After the meeting’s minutes and a guest speaker from Mary Kay offering make-up tips, she introduced herself to me. She told me her name was Joan; I told her mine was Tom. And after a bit of random chitchat, she asked if I wanted to hang out some time. I said “sure,” and a week later we did.
I drove to Topeka where she lived. I remember the two of us were sitting on her bed listening to Tom Lehrer on her portable cassette player when I asked her what her deal was. She said she wasn’t sure what to call herself exactly. She was attracted to men, but when she masturbated she imagined herself with a penis topping them. And I could tell that she was embarrassed until I told her that I knew what she meant, because I was just like her, only lesbian.
And so I told her, the first time told anyone, about when I was in the 7th grade and had the biggest crush on Kathy Patterson.
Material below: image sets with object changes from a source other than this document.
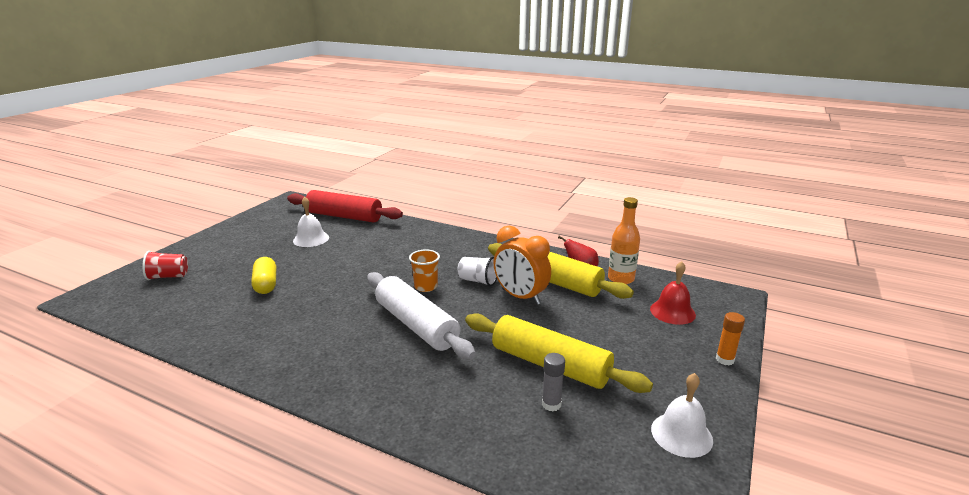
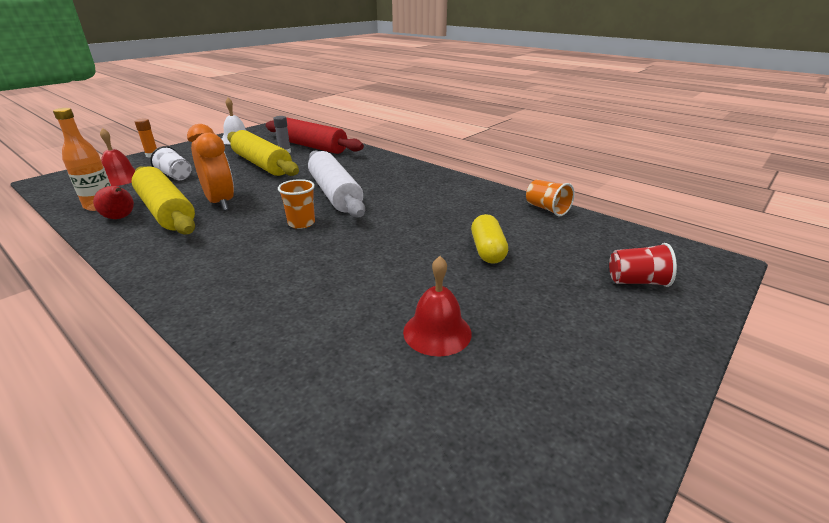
camera: 165 degrees left, 5 degrees up
(181, 337) = (547, 209): none -> orange cup
(311, 239) = (437, 332): white bell -> red bell
(344, 216) = (358, 408): red rolling pin -> red rolling pin (312, 146)
(478, 281) = (241, 222): white cup -> white cup (175, 176)

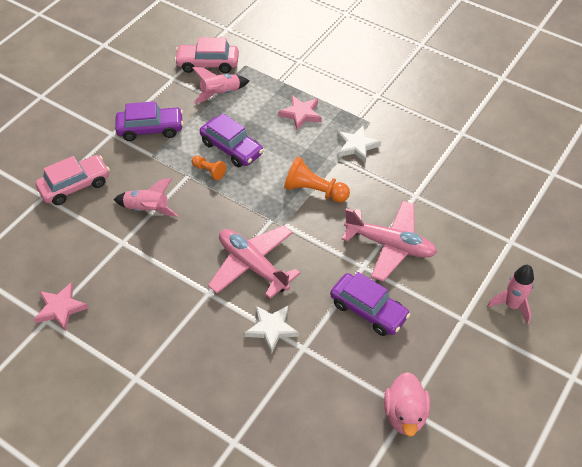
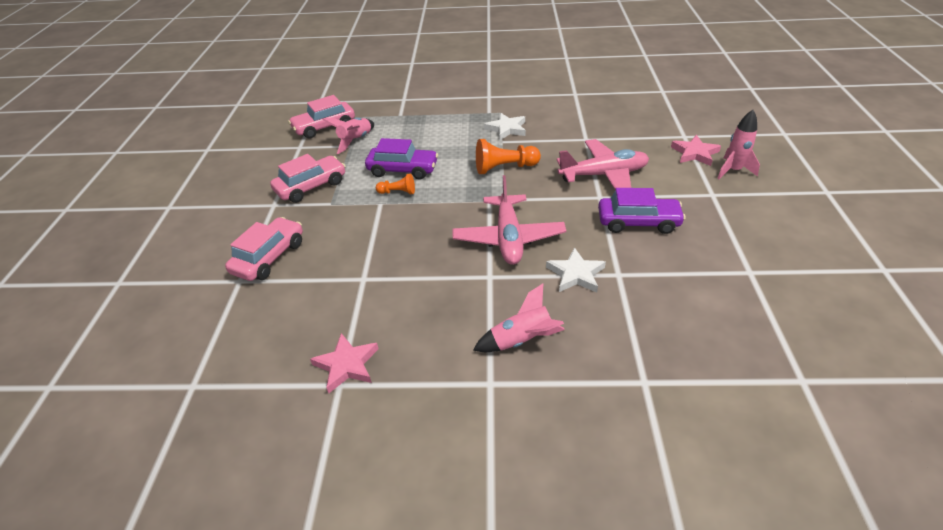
camera: 30 degrees left, 10 degrees down
(147, 209) = (365, 243): pink rocket -> pink rocket (521, 340)
(150, 129) = (311, 186): purple car -> pink car
(253, 265) = (508, 238): pink plane -> pink plane turned 105 degrees counterclockwise
(301, 114) = (440, 127): pink star -> pink star (694, 153)
(405, 414) = (753, 276): pink duck -> none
And every pre-teen fantasy I had about her began with me being turned into a girl somehow. And only afterwards would we run away together.
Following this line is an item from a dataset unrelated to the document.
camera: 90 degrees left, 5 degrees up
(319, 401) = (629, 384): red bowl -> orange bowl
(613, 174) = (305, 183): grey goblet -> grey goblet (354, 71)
Then Joan told me about her high school boyfriend who told her he was gay. And she replied that she wasn’t surprised and that she liked him that way.
And we told our gender histories like we were swapping war stories. Experiences we couldn’t share with our families or friends, because they were never there and they would never understand. But that night, sitting on Joan’s bed, for the first time in my life I didn’t feel quite so much like an alien.
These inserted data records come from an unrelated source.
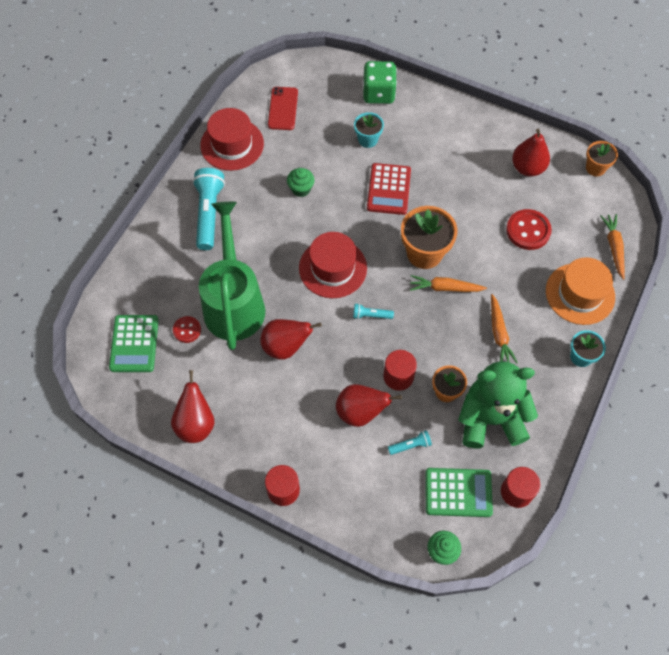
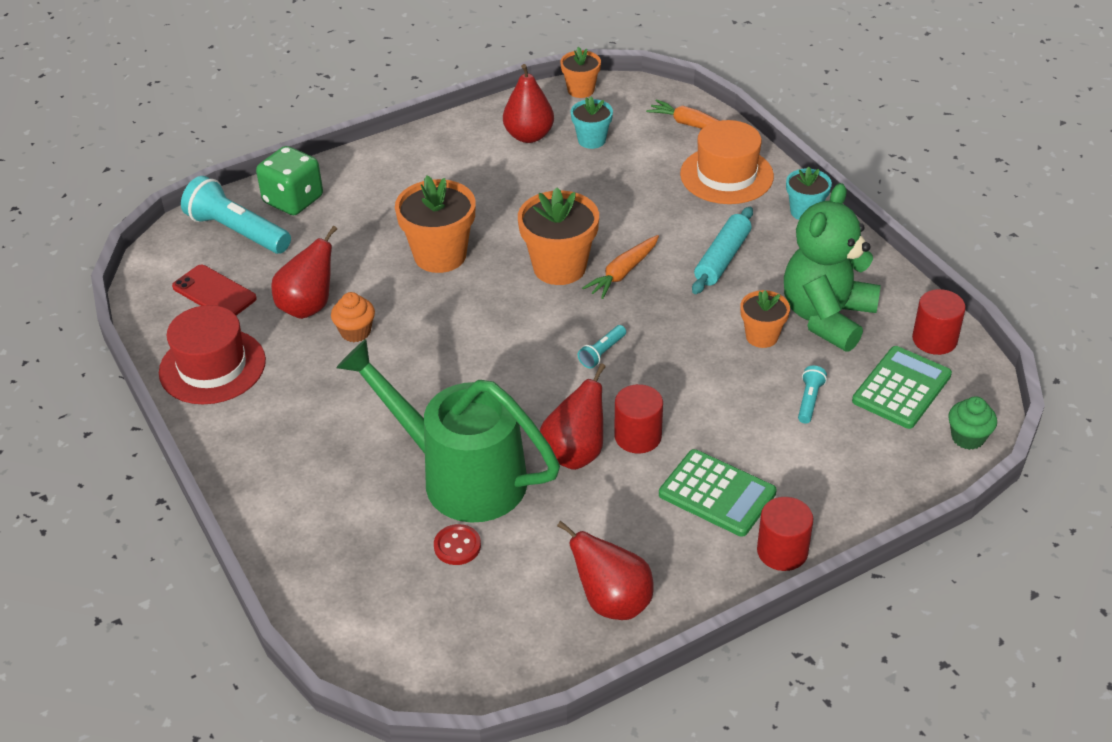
camera: 55 degrees left, 20 degrees down
(134, 343) = (425, 617): green calculator -> green calculator (717, 494)
(209, 214) = (296, 439): turquoise flashlight -> turquoise flashlight (237, 231)
(301, 189) = (355, 332): green cupcake -> orange cupcake
(333, 268) = (502, 356): red hat -> none
(360, 412) = (729, 425): red pear -> red pear (308, 306)
(368, 140) = (349, 240): turquoise flower pot -> turquoise flower pot (591, 140)
(389, 189) = (440, 255): red calculator -> orange flower pot
(398, 376) = (707, 368): red cylinder -> red cylinder (638, 436)
(499, 333) = (722, 258): orange carrot -> turquoise rolling pin
(528, 230) = (610, 174): red button -> none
And the last time I saw her was a Saturday evening we spent watching a Star Trek Next Generation re-run—the episode where Beverly Crusher falls in love with a trill. And we both sat still on her couch next to one another. And when our bodies touched, it was the first human contact that either of us had in a while. And at one point, I put my arm around her and she leaned into me. It felt like we were pretending that I was the he and she was the she.
And for a moment, I thought one thing might lead to another. Maybe we would make out on her sofa and wake up naked next to one another. And somehow it almost made sense, like we were each other’s long lost complement, the way that two odd numbers add up to make an even. But the problem was, we weren’t really a perfect match, we were more like exact replicas—the same only vice versa. And while there was definitely some mutual attraction, nothing ever happened, because I wasn’t a gay man and she wasn’t a lesbian.
Now it’s eight years later and I’m not in Kansas anymore. I’m a woman living in Oakland. And that bedroom in Topeka literally feels like a lifetime ago. And every now and again, when I find myself feeling alone, I think about Joan and wonder how he’s doing.